Police were evident throughout the French Quarter and along the parade routes, with officers on 12-hour shifts and 50 National Guard troops and 100 state troopers helping out.

``The first weekend of parades had no trouble, and of course, the Super Bowl went off without a hitch,'' police spokesman Lt. Sidney Bournes said. ``We expect the same thing for the rest of Carnival.''

Along the parade route on historic St. Charles Avenue, red, white and blue interspersed the traditional Carnival colors of purple, green and gold. American flags decorated many of the mansions that lined the street.

In Philadelphia, police officials, who were criticized for losing control of last year's Mardi Gras celebration, said they would not tolerate public drinking, public nudity and vandalism this time around.

City officials wanted to prevent a repeat of last year's fiasco, in which drunken revelers threw bottles, smashed storefronts and looted thousands of dollars worth of merchandise.

More than 80 people were arrested during the riot on South Street, a popular stretch of bars and shops at the edge of downtown.

Police deployed hundreds of officers to control the crowds, but they were overwhelmed by marauding groups of young men.

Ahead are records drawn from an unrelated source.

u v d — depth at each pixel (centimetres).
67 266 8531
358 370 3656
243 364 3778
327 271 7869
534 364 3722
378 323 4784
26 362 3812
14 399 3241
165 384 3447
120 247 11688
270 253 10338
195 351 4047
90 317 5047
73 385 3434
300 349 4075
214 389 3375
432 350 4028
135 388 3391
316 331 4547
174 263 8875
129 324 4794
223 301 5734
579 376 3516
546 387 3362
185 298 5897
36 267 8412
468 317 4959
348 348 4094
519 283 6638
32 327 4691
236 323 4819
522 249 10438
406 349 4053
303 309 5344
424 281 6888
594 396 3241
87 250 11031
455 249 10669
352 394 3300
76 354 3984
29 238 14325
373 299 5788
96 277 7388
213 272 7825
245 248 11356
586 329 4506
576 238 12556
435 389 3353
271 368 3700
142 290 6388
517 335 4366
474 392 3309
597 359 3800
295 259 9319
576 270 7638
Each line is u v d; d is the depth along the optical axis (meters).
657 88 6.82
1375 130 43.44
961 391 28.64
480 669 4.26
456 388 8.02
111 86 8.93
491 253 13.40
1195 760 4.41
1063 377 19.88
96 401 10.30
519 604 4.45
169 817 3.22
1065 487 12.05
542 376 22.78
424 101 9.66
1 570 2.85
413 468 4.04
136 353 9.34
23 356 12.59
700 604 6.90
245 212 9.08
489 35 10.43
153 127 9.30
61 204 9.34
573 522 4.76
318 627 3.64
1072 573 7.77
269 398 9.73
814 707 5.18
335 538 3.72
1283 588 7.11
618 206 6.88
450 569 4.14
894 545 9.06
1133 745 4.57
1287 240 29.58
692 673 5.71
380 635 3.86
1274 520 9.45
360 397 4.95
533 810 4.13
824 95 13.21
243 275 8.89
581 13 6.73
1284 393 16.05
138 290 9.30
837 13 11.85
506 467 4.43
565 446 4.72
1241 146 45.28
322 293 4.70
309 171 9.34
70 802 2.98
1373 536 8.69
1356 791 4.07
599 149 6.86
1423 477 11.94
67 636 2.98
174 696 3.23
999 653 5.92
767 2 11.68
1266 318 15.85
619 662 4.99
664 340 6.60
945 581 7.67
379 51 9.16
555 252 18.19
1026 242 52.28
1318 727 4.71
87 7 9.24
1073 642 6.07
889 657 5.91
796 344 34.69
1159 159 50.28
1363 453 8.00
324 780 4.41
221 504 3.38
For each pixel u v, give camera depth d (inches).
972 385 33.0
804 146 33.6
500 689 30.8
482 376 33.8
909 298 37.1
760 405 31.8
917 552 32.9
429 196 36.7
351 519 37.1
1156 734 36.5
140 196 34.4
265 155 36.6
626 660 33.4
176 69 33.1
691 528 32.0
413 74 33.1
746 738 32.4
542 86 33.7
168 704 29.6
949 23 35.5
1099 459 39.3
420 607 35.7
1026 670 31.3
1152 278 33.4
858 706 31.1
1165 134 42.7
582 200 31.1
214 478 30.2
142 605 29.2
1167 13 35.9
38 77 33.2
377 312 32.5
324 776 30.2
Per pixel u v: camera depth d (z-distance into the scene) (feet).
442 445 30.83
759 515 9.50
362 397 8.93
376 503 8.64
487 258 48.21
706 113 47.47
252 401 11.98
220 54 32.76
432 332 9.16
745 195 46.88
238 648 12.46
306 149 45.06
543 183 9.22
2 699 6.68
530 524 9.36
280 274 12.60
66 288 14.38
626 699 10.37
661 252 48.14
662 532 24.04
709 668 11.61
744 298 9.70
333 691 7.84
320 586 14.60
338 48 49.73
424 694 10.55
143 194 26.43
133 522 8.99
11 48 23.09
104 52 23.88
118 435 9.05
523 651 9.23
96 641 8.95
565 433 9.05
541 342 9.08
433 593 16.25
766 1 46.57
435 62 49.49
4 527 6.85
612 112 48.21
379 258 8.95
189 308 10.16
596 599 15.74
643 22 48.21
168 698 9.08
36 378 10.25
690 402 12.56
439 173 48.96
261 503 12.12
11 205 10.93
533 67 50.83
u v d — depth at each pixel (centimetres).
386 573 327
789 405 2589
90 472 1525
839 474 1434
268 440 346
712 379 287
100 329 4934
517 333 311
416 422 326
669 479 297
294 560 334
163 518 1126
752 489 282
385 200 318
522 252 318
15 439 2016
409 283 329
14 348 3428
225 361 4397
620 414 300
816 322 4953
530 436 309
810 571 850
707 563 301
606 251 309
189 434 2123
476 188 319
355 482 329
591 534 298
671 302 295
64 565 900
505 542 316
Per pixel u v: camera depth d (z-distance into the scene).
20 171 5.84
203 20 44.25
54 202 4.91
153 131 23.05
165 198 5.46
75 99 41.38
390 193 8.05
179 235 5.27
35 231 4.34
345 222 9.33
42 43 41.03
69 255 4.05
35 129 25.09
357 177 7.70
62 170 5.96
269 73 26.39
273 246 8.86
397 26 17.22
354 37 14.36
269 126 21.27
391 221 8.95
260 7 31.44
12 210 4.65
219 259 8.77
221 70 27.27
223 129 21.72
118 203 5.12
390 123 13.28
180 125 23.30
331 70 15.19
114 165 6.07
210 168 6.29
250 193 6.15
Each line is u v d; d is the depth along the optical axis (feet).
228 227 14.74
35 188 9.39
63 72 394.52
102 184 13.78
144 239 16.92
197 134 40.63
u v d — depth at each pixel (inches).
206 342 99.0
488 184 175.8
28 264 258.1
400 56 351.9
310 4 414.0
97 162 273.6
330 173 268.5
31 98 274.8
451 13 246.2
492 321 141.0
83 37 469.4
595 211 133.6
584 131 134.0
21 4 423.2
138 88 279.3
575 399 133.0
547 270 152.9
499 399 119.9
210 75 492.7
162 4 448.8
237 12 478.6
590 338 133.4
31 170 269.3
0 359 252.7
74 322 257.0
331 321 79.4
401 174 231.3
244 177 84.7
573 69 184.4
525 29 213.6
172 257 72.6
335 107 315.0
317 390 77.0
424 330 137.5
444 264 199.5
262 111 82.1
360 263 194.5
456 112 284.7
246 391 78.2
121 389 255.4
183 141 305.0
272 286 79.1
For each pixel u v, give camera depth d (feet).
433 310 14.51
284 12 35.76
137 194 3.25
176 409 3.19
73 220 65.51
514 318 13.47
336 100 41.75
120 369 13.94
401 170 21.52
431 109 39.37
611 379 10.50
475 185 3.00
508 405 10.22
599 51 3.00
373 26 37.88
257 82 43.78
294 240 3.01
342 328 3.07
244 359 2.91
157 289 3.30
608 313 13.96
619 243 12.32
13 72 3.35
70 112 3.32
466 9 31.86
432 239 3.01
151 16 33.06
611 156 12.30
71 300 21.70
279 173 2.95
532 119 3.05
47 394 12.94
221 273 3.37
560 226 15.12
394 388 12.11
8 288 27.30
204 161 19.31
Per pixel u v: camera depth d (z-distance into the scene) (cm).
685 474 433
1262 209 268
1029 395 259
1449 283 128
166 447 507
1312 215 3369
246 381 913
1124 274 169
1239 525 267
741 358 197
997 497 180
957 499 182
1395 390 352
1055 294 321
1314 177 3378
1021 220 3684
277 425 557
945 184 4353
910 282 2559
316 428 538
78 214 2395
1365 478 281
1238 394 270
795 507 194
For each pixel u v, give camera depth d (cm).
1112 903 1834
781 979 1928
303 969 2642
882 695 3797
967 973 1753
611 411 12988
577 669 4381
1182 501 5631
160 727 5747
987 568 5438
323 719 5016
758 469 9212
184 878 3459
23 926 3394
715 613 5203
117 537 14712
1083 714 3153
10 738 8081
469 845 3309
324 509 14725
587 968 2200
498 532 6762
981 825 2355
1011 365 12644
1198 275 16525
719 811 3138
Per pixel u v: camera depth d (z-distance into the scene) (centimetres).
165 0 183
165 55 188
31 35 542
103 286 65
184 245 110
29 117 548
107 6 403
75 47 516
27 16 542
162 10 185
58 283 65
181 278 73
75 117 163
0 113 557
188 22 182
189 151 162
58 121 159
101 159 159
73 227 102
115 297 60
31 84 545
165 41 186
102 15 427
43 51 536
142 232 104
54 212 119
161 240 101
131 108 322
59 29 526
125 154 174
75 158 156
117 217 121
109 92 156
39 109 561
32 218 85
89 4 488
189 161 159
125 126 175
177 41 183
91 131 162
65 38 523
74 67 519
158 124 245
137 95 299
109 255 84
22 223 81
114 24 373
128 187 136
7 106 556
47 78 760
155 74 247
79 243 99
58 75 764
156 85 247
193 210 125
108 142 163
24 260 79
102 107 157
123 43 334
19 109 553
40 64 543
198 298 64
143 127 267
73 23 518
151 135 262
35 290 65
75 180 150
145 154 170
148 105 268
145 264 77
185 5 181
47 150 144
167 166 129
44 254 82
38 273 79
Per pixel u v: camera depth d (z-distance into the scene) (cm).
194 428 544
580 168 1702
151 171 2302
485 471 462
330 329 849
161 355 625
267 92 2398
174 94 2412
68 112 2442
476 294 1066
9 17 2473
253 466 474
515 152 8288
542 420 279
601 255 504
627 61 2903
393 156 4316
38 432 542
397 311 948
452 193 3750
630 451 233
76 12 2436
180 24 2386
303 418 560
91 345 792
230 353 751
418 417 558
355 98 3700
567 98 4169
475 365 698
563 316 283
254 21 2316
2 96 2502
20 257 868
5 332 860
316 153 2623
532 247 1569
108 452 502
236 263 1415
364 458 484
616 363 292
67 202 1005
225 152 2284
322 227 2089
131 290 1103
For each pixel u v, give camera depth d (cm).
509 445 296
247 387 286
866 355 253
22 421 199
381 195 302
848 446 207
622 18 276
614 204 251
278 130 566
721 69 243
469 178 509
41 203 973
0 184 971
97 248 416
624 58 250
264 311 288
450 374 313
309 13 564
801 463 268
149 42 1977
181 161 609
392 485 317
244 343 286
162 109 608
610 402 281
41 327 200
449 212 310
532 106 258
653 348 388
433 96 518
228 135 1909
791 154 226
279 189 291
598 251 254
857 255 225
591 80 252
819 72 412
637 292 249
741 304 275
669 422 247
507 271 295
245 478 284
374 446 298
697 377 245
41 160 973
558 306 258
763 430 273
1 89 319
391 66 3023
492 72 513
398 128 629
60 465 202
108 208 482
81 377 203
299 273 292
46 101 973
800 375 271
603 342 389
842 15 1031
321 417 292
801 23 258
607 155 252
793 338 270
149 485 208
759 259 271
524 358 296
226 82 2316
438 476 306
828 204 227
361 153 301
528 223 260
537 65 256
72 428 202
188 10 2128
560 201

This year, the city put more uniformed and undercover officers on the street. They said they would arrest underage drinkers and other violators on the spot, and also planned to keep traffic moving along South Street to prevent revelers from spilling onto the roadway.

``The problem last year was we didn't expect that kind of violence. This year, I'm loaded for bear,'' said police Chief Inspector Frank Pryor.